◆ Ausgangsdokument
┌──

Eine feministische Analyse der Corona-Krise

Die aktuelle Krise ist zwar ein gesamtgesellschaftliches Problem, dennoch braucht es die feministische Perspektive um genauer zu beleuchten, wer besonders unter den weltweiten Entwicklungen auf Grund der Corona-Krise leidet beziehungsweise davon profitiert. Erst daraus wird erkenntlich, welche Handlungsschritte zum Schutz besonders benachteiligter Gruppen erforderlich sind.
Der Umgang mit vergangenen Epidemien hat gezeigt, dass bei weitem nicht genug Daten in Bezug auf Frauen erhoben wurden. Nur 1% aller Publikationen zu Zika und Ebola untersuchen den Genderaspekt während einer Erkrankung von großen Bevölkerungsteilen. Eine wichtige Erkenntnis aus der Ebola-Krise waren die geschlechtsspezifischen Folgen: mehr Mädchen als Jungen verließen die Schule, häusliche Gewalt stieg, der Anteil an Teenager-Schwangerschaften erhöhte sich in einigen Gebieten um 65% und die Mortalitätsrate von Gebärenden stieg an.

└──

◆ Angezeigte Daten

┌──

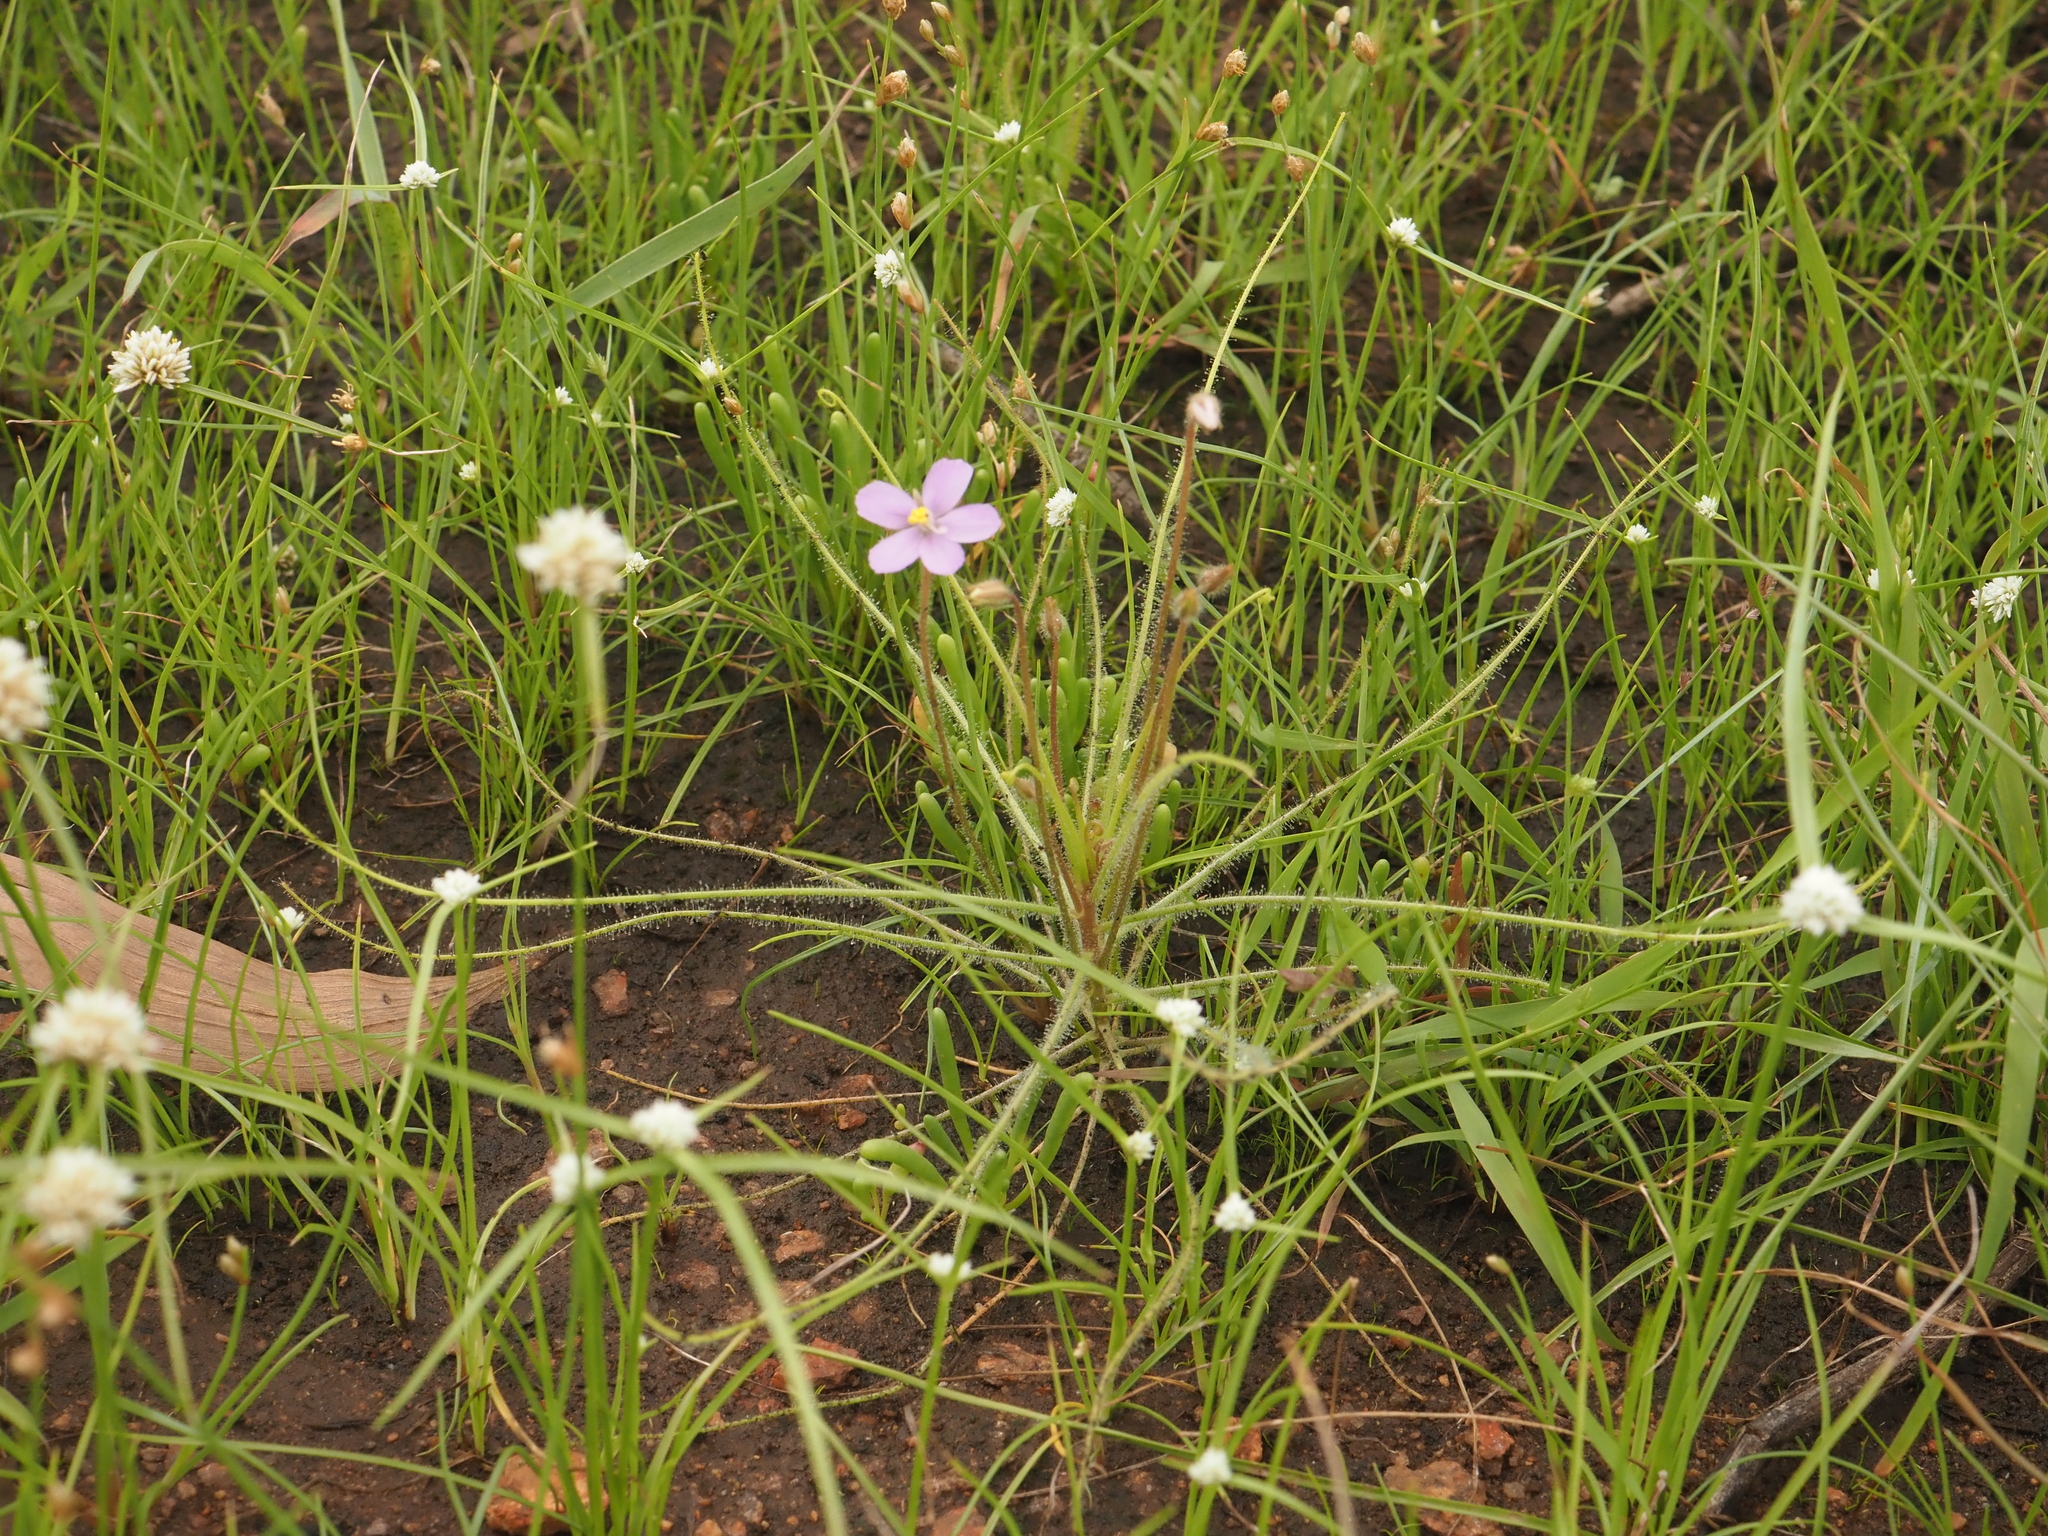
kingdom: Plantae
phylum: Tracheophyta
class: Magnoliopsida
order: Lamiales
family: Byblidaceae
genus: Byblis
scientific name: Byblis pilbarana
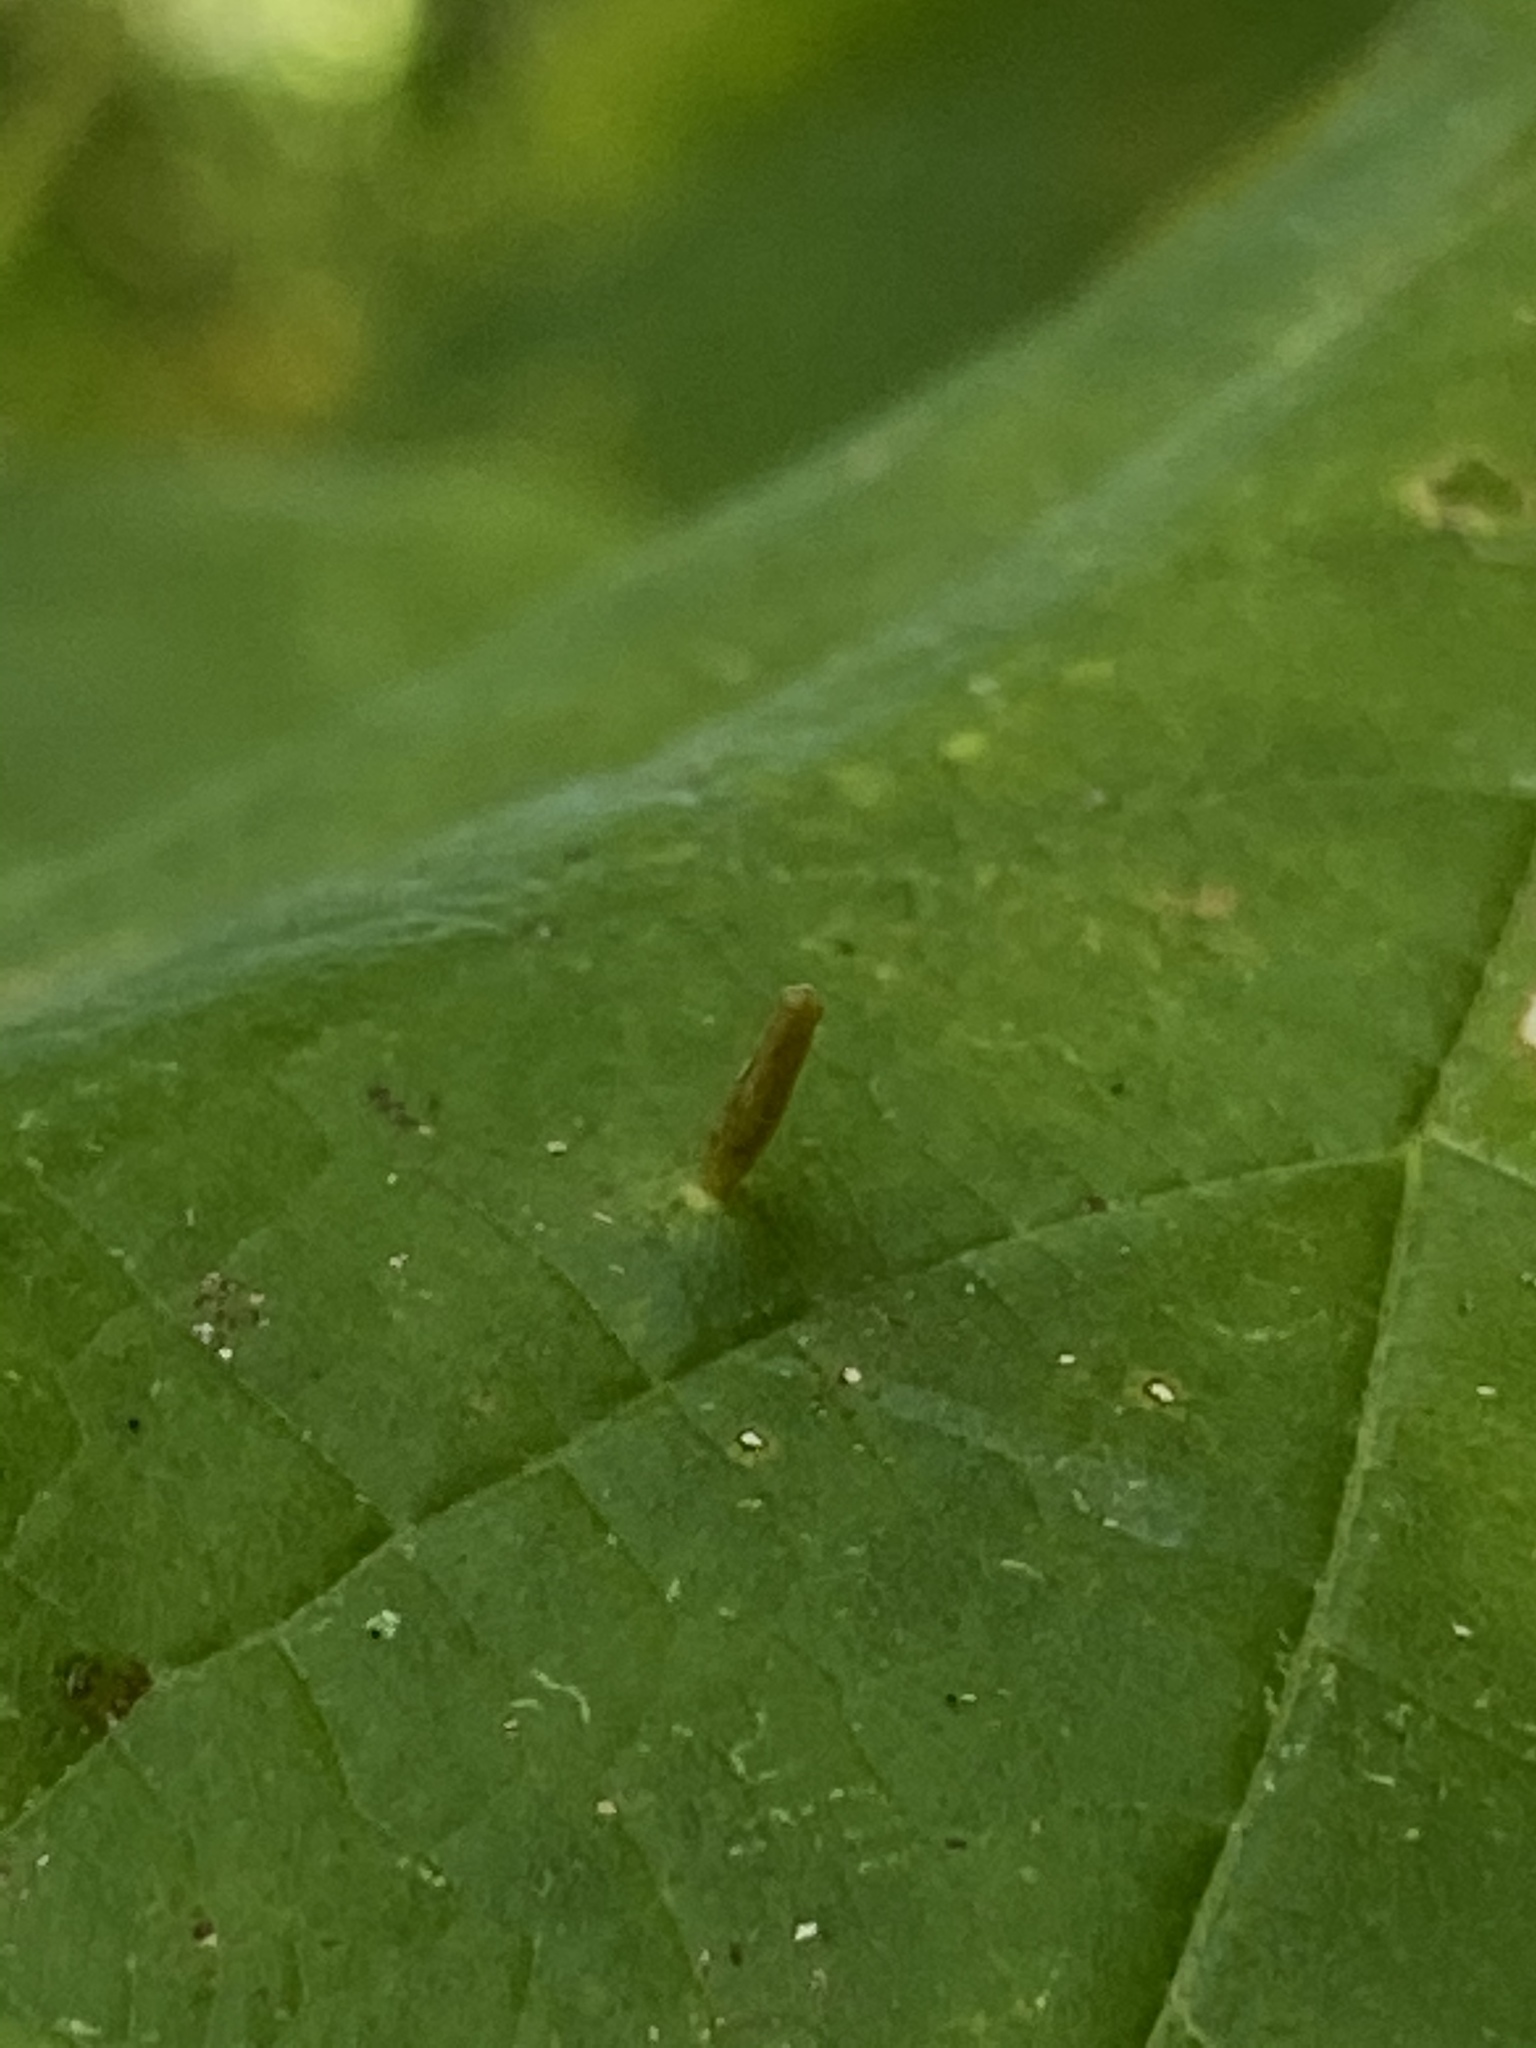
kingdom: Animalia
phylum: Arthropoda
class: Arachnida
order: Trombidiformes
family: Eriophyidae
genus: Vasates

└──

◆ Arbeitsanweisung
Überarbeite die feministische Corona-Analyse, indem du den Abschnitt ab den Worten „Der Umgang mit“ bis einschließlich „Gebärenden stieg an.“ erneut wiedergibst und darin „Daten“ durch „Informationen“ ersetzt.

◆ Die Lösung
Der Umgang mit vergangenen Epidemien hat gezeigt, dass bei weitem nicht genug Informationen in Bezug auf Frauen erhoben wurden. Nur 1% aller Publikationen zu Zika und Ebola untersuchen den Genderaspekt während einer Erkrankung von großen Bevölkerungsteilen. Eine wichtige Erkenntnis aus der Ebola-Krise waren die geschlechtsspezifischen Folgen: mehr Mädchen als Jungen verließen die Schule, häusliche Gewalt stieg, der Anteil an Teenager-Schwangerschaften erhöhte sich in einigen Gebieten um 65% und die Mortalitätsrate von Gebärenden stieg an.